Terminal Toolkit and log structure

The SETA code repository showcases a Terminal Toolkit that turns a language model into an executable terminal agent. For each task run, the framework creates a structured log directory under evaluation/terminal_bench_run. The README page shows a concrete layout for a task called play-zork.

Key files include:

  • chatagent.log which records the full history of agent messages and tool calls including test results.
  • A sessions directory with session_logs that capture terminal interactions from the toolkit.
  • Within session_logs, files such as blocking_commands.log, session_run_zork_1_correct_path.log, session_zork-1.log, and session_zork_start.log store command output for different sessions and modes.
  • tests.log and tests.log.strip which record the test run output, with the latter removing terminal control characters.
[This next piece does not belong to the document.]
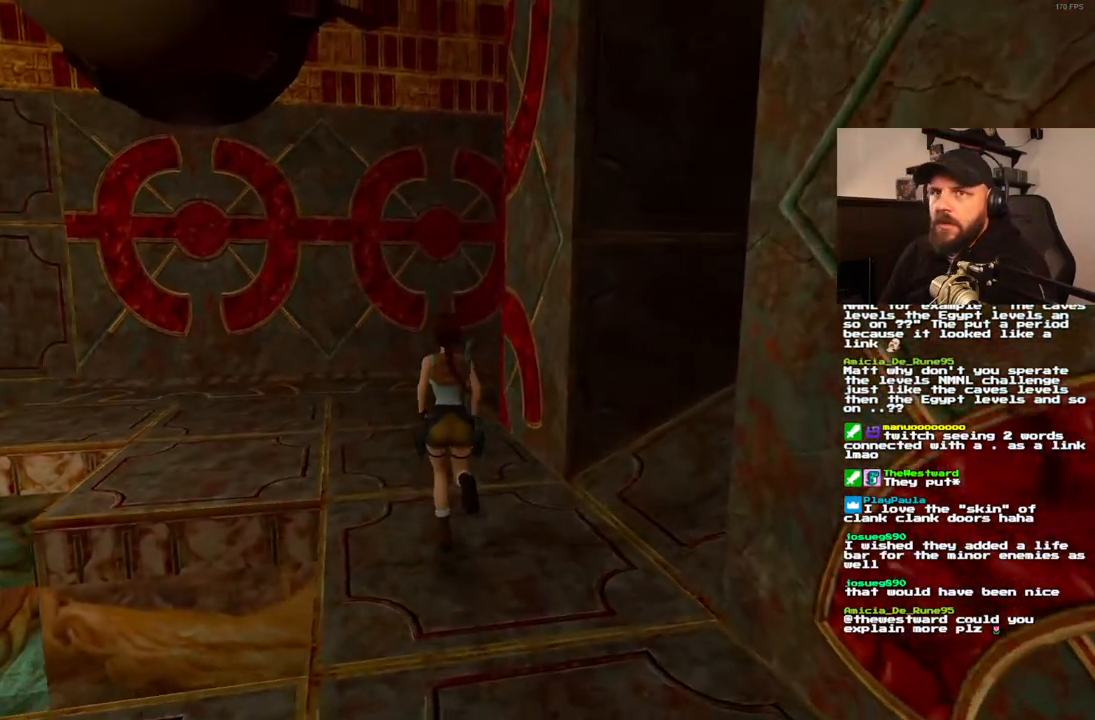
{"dt_ms": 500, "buttons": ["DPAD_UP"], "left_stick": "center", "right_stick": "center", "events": []}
This structure gives a concrete way to debug an agent. You can trace from high level chat decisions in chatagent.log down to individual shell commands in the session logs and confirm success or failure from the test logs.

For official Terminal Bench evaluation, the GitHub repository provides a separate entry point under evaluation/terminal_bench_eval. A developer moves into that directory and runs run_eval.sh for Terminal Bench 1.0 and run_tb2.sh for Terminal Bench 2.0.

Results are written into evaluation/terminal_bench_eval/run/{run_id}/results.json. Task specific session logs are placed under evaluation/terminal_bench_eval/logs/camel_logs/{task_id}. The agent class that binds the CAMEL agent to the benchmark is implemented in tbench_camel_agent.py.

Note Taking Toolkit as persistent memory

The research team also introduces a Note Taking Toolkit described as persistent memory for long horizon tasks. They show example note taking tool calls where the agent writes and reads notes in a structured way while solving terminal tasks. The current public material focuses on the existence of this toolkit and the examples of use. It does not yet describe a full training objective for note usage.

The important point is that the agent has an explicit channel where it can externalize intermediate results and hints, separate from the raw terminal buffer.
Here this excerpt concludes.